First of all, there's a Pub Quiz Caller (I really wanted Matthew to think of a better name, but he thinks Caller is right - it's a Bingo Caller, so why not Pub Quiz too??), and our dude was pretty into his role, rolling his 'r's for emphasis and everything. He could have given Alex Trebek a run for his money.
And second of all, I thought it would be more of a 'yell-out-the-answer-as-soon-as-you-know-it' event ---- don't even think about it! They give you a piece of paper, and you have to confer with your table mates about the answer.
I made my rookie-ness obvious when I used my phone to take some photos, including some of the seriously intense team behind me, and my friends quickly stopped me for fear we would be accused of cheating! Seriously?! Who would cheat at a pub quiz, and secondly, who would care if someone else was cheating! :)
The points are tallied at the end (you have to swap papers with another team, for honesty's sake) and the only people who win a 'prize' (read: stale candy) are the losers! The team that won is clearly the same team that wins every week, and when their name was announced, every other team booed.
The questions were, as you can expect, awesome.
- Name the manager of the 1968 Manchester United team. We actually had an answer to this, because I said to our group, "Who knows this kind of stuff??" and my friend Kate said, "Sam would", referring to her husband. So we wrote down, "Sam Wood." We were wrong.
- A "hairstreak" is a type of what species? We guessed deer (!) but were so, so wrong. Here is the answer.

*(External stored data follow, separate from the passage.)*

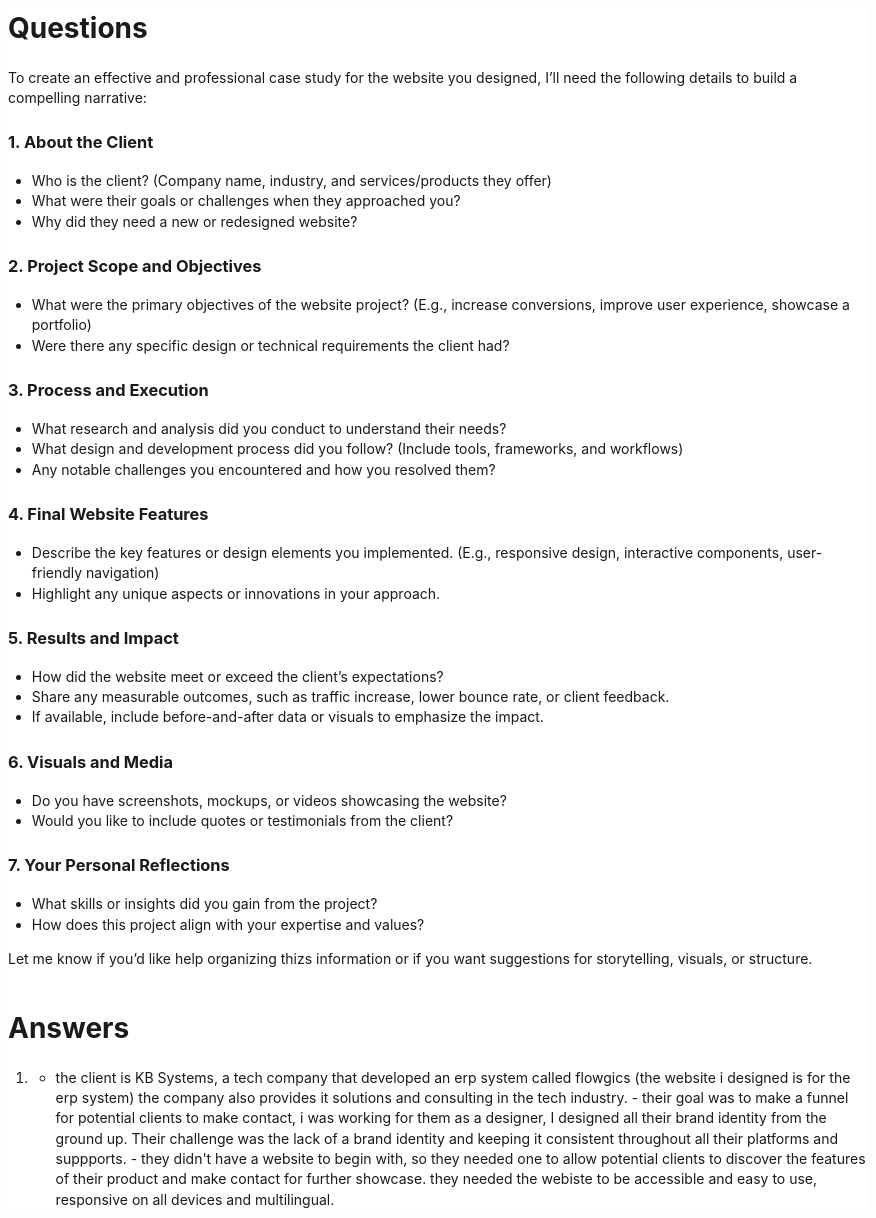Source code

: # Questions

To create an effective and professional case study for the website you designed, I’ll need the following details to build a compelling narrative:

### 1. **About the Client**

- Who is the client? (Company name, industry, and services/products they offer)
- What were their goals or challenges when they approached you?
- Why did they need a new or redesigned website?

### 2. **Project Scope and Objectives**

- What were the primary objectives of the website project? (E.g., increase conversions, improve user experience, showcase a portfolio)
- Were there any specific design or technical requirements the client had?

### 3. **Process and Execution**

- What research and analysis did you conduct to understand their needs?
- What design and development process did you follow? (Include tools, frameworks, and workflows)
- Any notable challenges you encountered and how you resolved them?

### 4. **Final Website Features**

- Describe the key features or design elements you implemented. (E.g., responsive design, interactive components, user-friendly navigation)
- Highlight any unique aspects or innovations in your approach.

### 5. **Results and Impact**

- How did the website meet or exceed the client’s expectations?
- Share any measurable outcomes, such as traffic increase, lower bounce rate, or client feedback.
- If available, include before-and-after data or visuals to emphasize the impact.

### 6. **Visuals and Media**

- Do you have screenshots, mockups, or videos showcasing the website?
- Would you like to include quotes or testimonials from the client?

### 7. **Your Personal Reflections**

- What skills or insights did you gain from the project?
- How does this project align with your expertise and values?

Let me know if you’d like help organizing thizs information or if you want suggestions for storytelling, visuals, or structure.

# Answers

1. - the client is KB Systems, a tech company that developed an erp system called flowgics (the website i designed is for the erp system) the company also provides it solutions and consulting in the tech industry. - their goal was to make a funnel for potential clients to make contact, i was working for them as a designer, I designed all their brand identity from the ground up. Their challenge was the lack of a brand identity and keeping it consistent throughout all their platforms and suppports. - they didn't have a website to begin with, so they needed one to allow potential clients to discover the features of their product and make contact for further showcase. they needed the webiste to be accessible and easy to use, responsive on all devices and multilingual. 
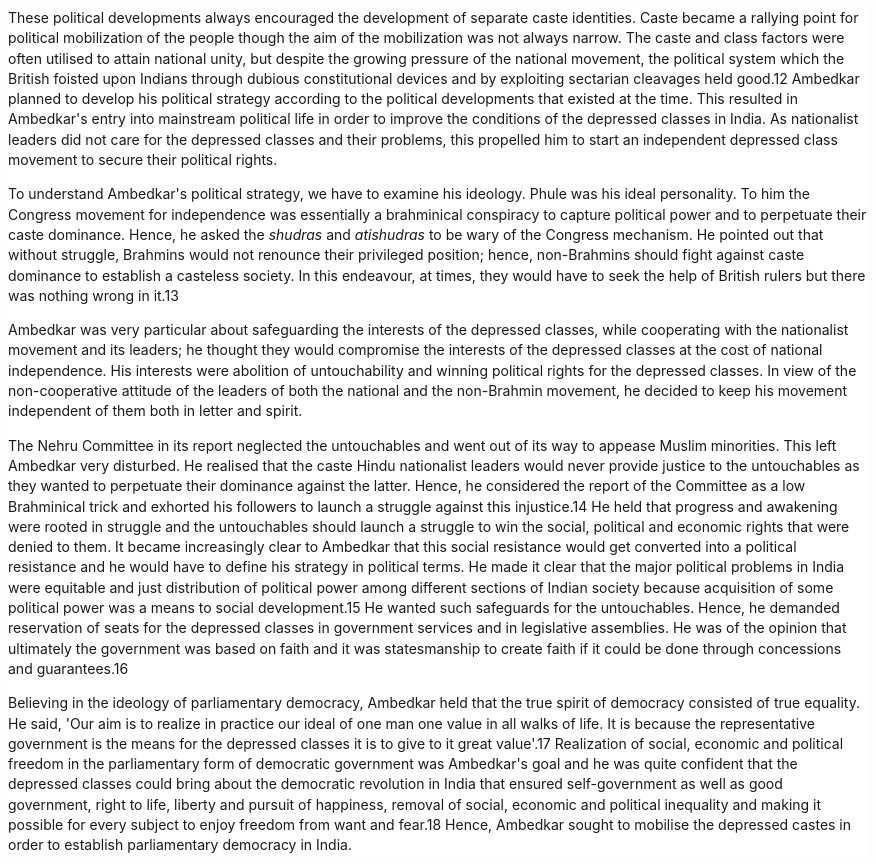These political developments always encouraged the development of separate caste identities. Caste became a rallying point for political mobilization of the people though the aim of the mobilization was not always narrow. The caste and class factors were often utilised to attain national unity, but despite the growing pressure of the national movement, the political system which the British foisted upon Indians through dubious constitutional devices and by exploiting sectarian cleavages held good.12 Ambedkar planned to develop his political strategy according to the political developments that existed at the time. This resulted in Ambedkar's entry into mainstream political life in order to improve the conditions of the depressed classes in India. As nationalist leaders did not care for the depressed classes and their problems, this propelled him to start an independent depressed class movement to secure their political rights.

To understand Ambedkar's political strategy, we have to examine his ideology. Phule was his ideal personality. To him the Congress movement for independence was essentially a brahminical conspiracy to capture political power and to perpetuate their caste dominance. Hence, he asked the *shudras* and *atishudras* to be wary of the Congress mechanism. He pointed out that without struggle, Brahmins would not renounce their privileged position; hence, non-Brahmins should fight against caste dominance to establish a casteless society. In this endeavour, at times, they would have to seek the help of British rulers but there was nothing wrong in it.13

Ambedkar was very particular about safeguarding the interests of the depressed classes, while cooperating with the nationalist movement and its leaders; he thought they would compromise the interests of the depressed classes at the cost of national independence. His interests were abolition of untouchability and winning political rights for the depressed classes. In view of the non-cooperative attitude of the leaders of both the national and the non-Brahmin movement, he decided to keep his movement independent of them both in letter and spirit.

The Nehru Committee in its report neglected the untouchables and went out of its way to appease Muslim minorities. This left Ambedkar very disturbed. He realised that the caste Hindu nationalist leaders would never provide justice to the untouchables as they wanted to perpetuate their dominance against the latter. Hence, he considered the report of the Committee as a low Brahminical trick and exhorted his followers to launch a struggle against this injustice.14 He held that progress and awakening were rooted in struggle and the untouchables should launch a struggle to win the social, political and economic rights that were denied to them. It became increasingly clear to Ambedkar that this social resistance would get converted into a political resistance and he would have to define his strategy in political terms. He made it clear that the major political problems in India were equitable and just distribution of political power among different sections of Indian society because acquisition of some political power was a means to social development.15 He wanted such safeguards for the untouchables. Hence, he demanded reservation of seats for the depressed classes in government services and in legislative assemblies. He was of the opinion that ultimately the government was based on faith and it was statesmanship to create faith if it could be done through concessions and guarantees.16

Believing in the ideology of parliamentary democracy, Ambedkar held that the true spirit of democracy consisted of true equality. He said, 'Our aim is to realize in practice our ideal of one man one value in all walks of life. It is because the representative government is the means for the depressed classes it is to give to it great value'.17 Realization of social, economic and political freedom in the parliamentary form of democratic government was Ambedkar's goal and he was quite confident that the depressed classes could bring about the democratic revolution in India that ensured self-government as well as good government, right to life, liberty and pursuit of happiness, removal of social, economic and political inequality and making it possible for every subject to enjoy freedom from want and fear.18 Hence, Ambedkar sought to mobilise the depressed castes in order to establish parliamentary democracy in India.
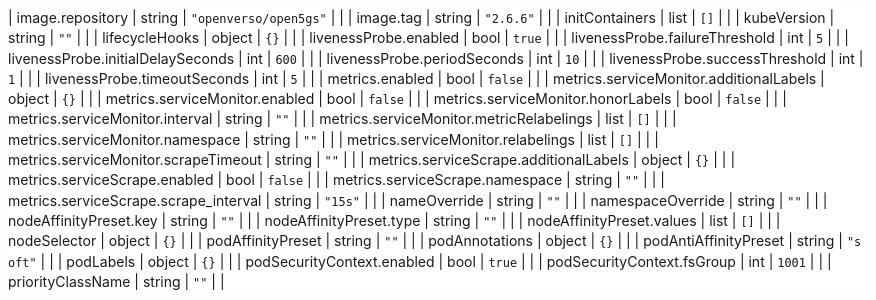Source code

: | image.repository | string | `"openverso/open5gs"` |  |
| image.tag | string | `"2.6.6"` |  |
| initContainers | list | `[]` |  |
| kubeVersion | string | `""` |  |
| lifecycleHooks | object | `{}` |  |
| livenessProbe.enabled | bool | `true` |  |
| livenessProbe.failureThreshold | int | `5` |  |
| livenessProbe.initialDelaySeconds | int | `600` |  |
| livenessProbe.periodSeconds | int | `10` |  |
| livenessProbe.successThreshold | int | `1` |  |
| livenessProbe.timeoutSeconds | int | `5` |  |
| metrics.enabled | bool | `false` |  |
| metrics.serviceMonitor.additionalLabels | object | `{}` |  |
| metrics.serviceMonitor.enabled | bool | `false` |  |
| metrics.serviceMonitor.honorLabels | bool | `false` |  |
| metrics.serviceMonitor.interval | string | `""` |  |
| metrics.serviceMonitor.metricRelabelings | list | `[]` |  |
| metrics.serviceMonitor.namespace | string | `""` |  |
| metrics.serviceMonitor.relabelings | list | `[]` |  |
| metrics.serviceMonitor.scrapeTimeout | string | `""` |  |
| metrics.serviceScrape.additionalLabels | object | `{}` |  |
| metrics.serviceScrape.enabled | bool | `false` |  |
| metrics.serviceScrape.namespace | string | `""` |  |
| metrics.serviceScrape.scrape_interval | string | `"15s"` |  |
| nameOverride | string | `""` |  |
| namespaceOverride | string | `""` |  |
| nodeAffinityPreset.key | string | `""` |  |
| nodeAffinityPreset.type | string | `""` |  |
| nodeAffinityPreset.values | list | `[]` |  |
| nodeSelector | object | `{}` |  |
| podAffinityPreset | string | `""` |  |
| podAnnotations | object | `{}` |  |
| podAntiAffinityPreset | string | `"soft"` |  |
| podLabels | object | `{}` |  |
| podSecurityContext.enabled | bool | `true` |  |
| podSecurityContext.fsGroup | int | `1001` |  |
| priorityClassName | string | `""` |  |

- Who was assassinated by Nathuram Godse in 1948? At first our team was all, 'maybe it's someone Israeli, because wasn't there a war there in 1948?' but then I said, "Godse? That sounds Indian. Maybe it's Gandhi?" and it totally was Gandhi! I am so proud of me.
- What booze is in a carbonade flamande? And for bonus points, from which region is this booze? We seriously guessed on this - cognac and France were both wrong, wrong, wrong.
- From what seed does mace come? I was only half-surprised when my friend Liz knew the answer. Liz is the kind of gal who just knows all kinds of random stuff.
- Who discovered the vaccine for rabies? I actually knew this one, but having dismayed my group with all my other inane answers, they left it blank.(If you had heard some of my suggestions, or rather, long silences when the question was asked, you might not have believed me either.) If you think you know the answer, check here!
The best thing about Pub Quiz Night was the recommendation to have "proper cider". I drank a pint of Old Rosie, and since I wasn't contributing anything productive to our group's answer sheet, I had a second cheeky pint. And then I almost fell over, because Good Old Rosie is 7.3% alcohol. Yay Pub Quiz Night!